We recently learned about such an event that happened in 2010 involving an adult woman being treated for lymphoma (a type of cancer). She was to get intravenous vincristine as well as methotrexate into her spinal canal. The vincristine was accidentally given into her spinal canal. The error was noticed right away. The woman was admitted to the hospital and a procedure was done to try to remove the medicine form her spinal fluid. The woman had no complaints until 3 days later. Then, she complained of a headache, weakness in her legs, and hearing loss. She continued to get worse. Over the next two weeks she became unable to move her arms or legs, had trouble breathing, went into a coma, and died.

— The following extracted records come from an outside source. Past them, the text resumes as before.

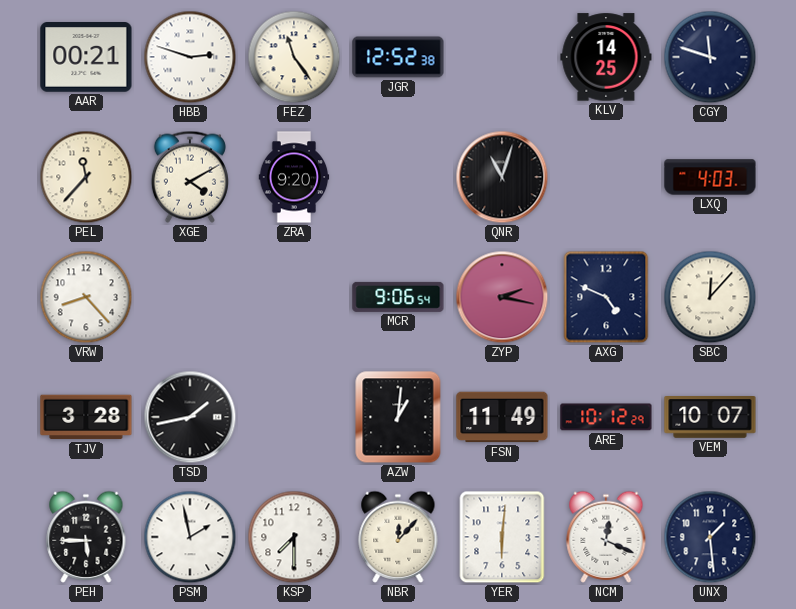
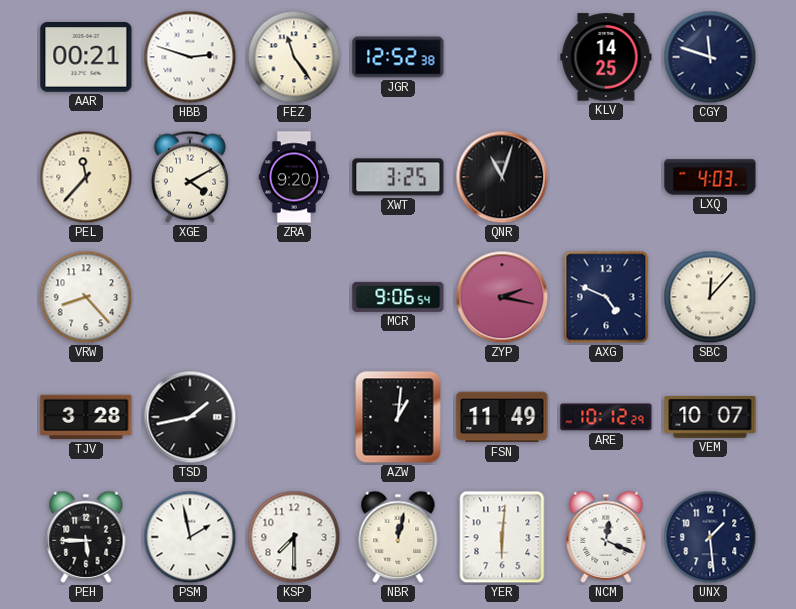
XWT: none -> 3:25
NBR: 12:07 -> 12:02
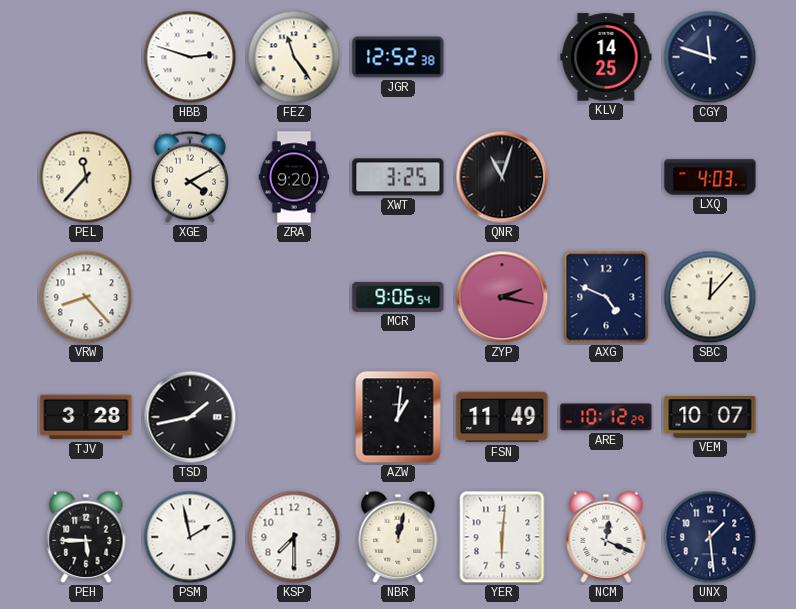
AAR: 00:21 -> none
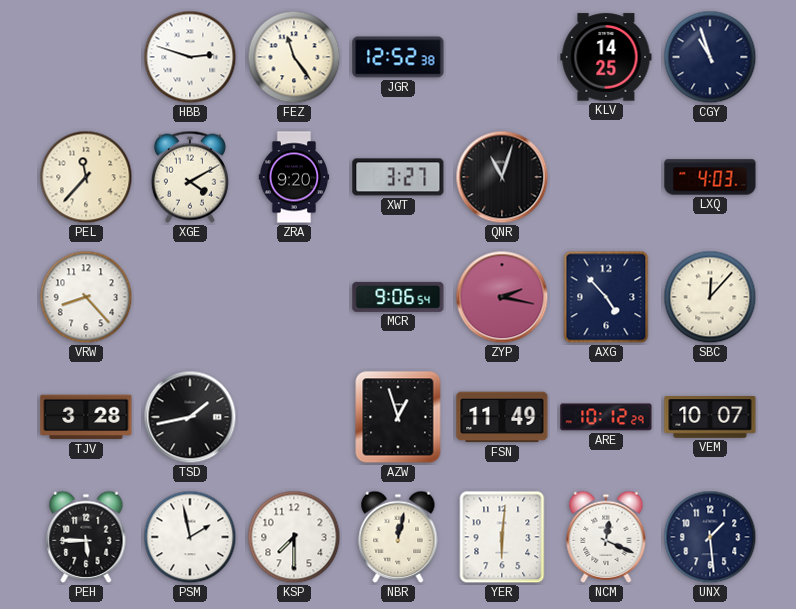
CGY: 11:48 -> 10:57
XWT: 3:25 -> 3:27
AXG: 4:49 -> 4:53
AZW: 1:01 -> 12:57
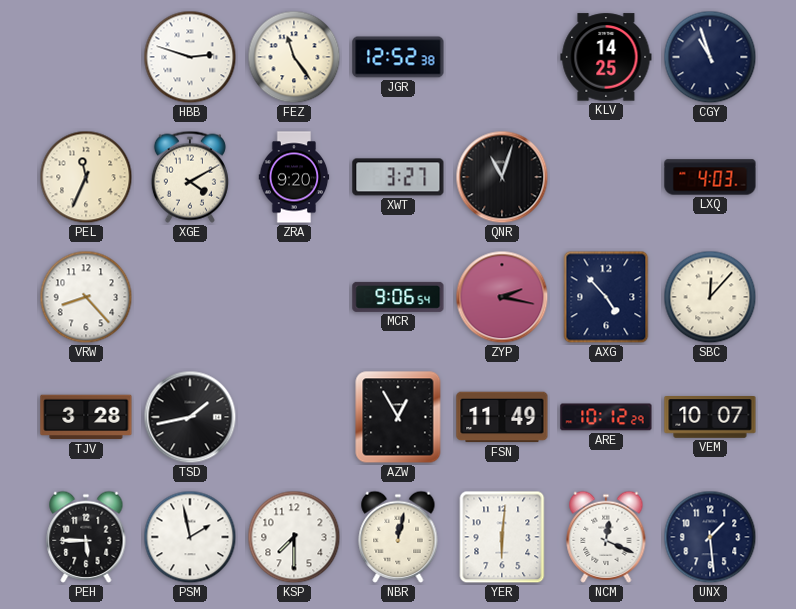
PEL: 11:37 -> 11:34
AZW: 12:57 -> 12:55
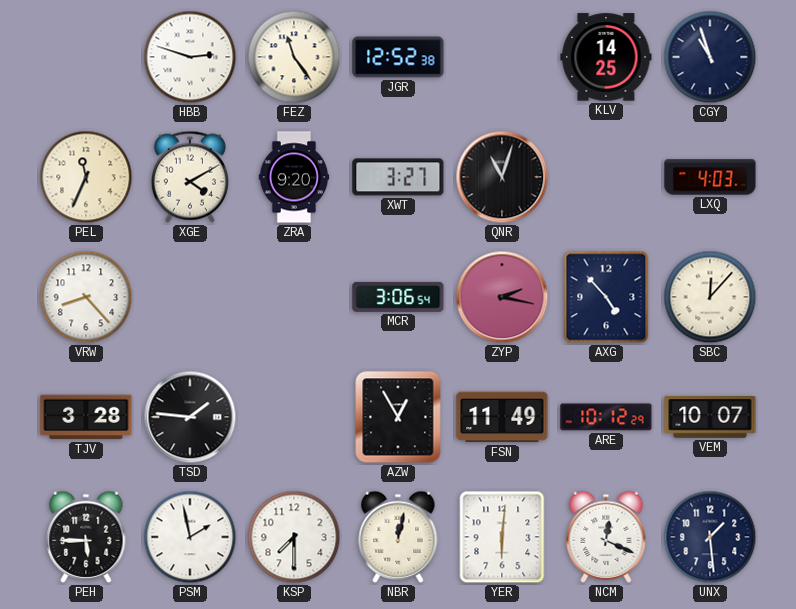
MCR: 9:06 -> 3:06
TSD: 1:43 -> 1:46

Since 1968 there have been 120 reported cases around the world of vincristine being mistakenly administered into the spinal canal.1 Most cases have resulted in death. In all of these cases, both medicines were put into syringes that looked alike. Most often, the syringes of medicine were prepared in the pharmacy and sent together to the unit where the drugs were to be given. The syringes of medicine were mixed up, and the vincristine was accidentally given into the spinal canal instead of the methotrexate.

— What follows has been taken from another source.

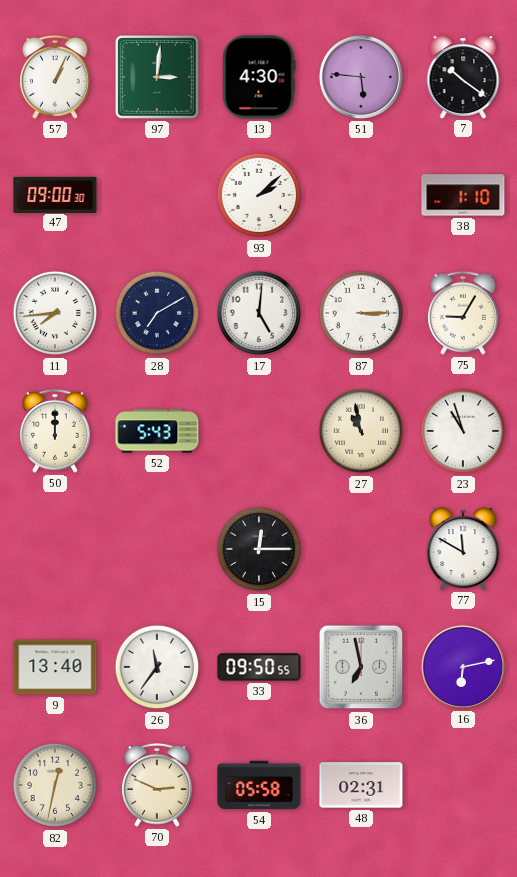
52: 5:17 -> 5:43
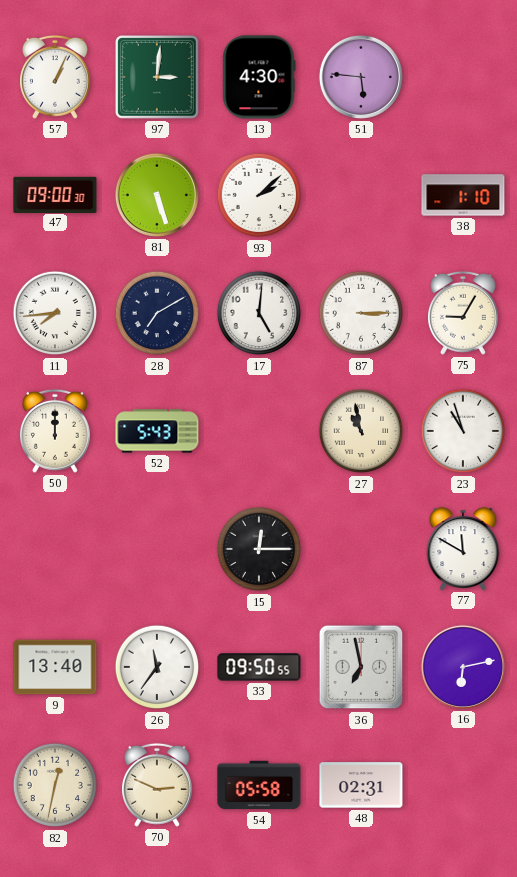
7: 10:21 -> none
81: none -> 5:27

Although this type of error is rare, it can be easily prevented. For years, the World Health Organization (WHO) and ISMP have promoted using a minibag to administer vincristine instead of putting it in a syringe. A minibag is a small bag of fluid that medicines can be added to so they can be given intravenously. When a nurse, doctor, or other healthcare professional sees the vincristine in a minibag, it is clear that the medicine should be given intravenously. The amount of fluid in the bag makes it nearly impossible to give the medicine into the spinal canal.
We have written about this error and how to prevent it many times in our other newsletters for healthcare professionals. Recently, we received a suggestion from one of our readers to inform consumers about this issue. The reader suggested soliciting your help in preventing this fatal error from occurring. Our recommendations follow.
Here’s what you can do: If you or a family member is receiving treatment for cancer, learn about all the medicines that will be given. Ask for written information about each medicine. Ask for the dose of the medicine and how it will be given. Keep a log of all the medicines that were taken. If one of the medicines is vincristine, we encourage you to request that the medicine be provided in a minibag, not a syringe, to reduce the risk of a fatal error.
1) Seger AC. Personal communication from Andrew C. Seger, PharmD. Division of General Medicine and Primary Care. Brigham and Women’s Hospital, Boston, MA. September 3, 2013.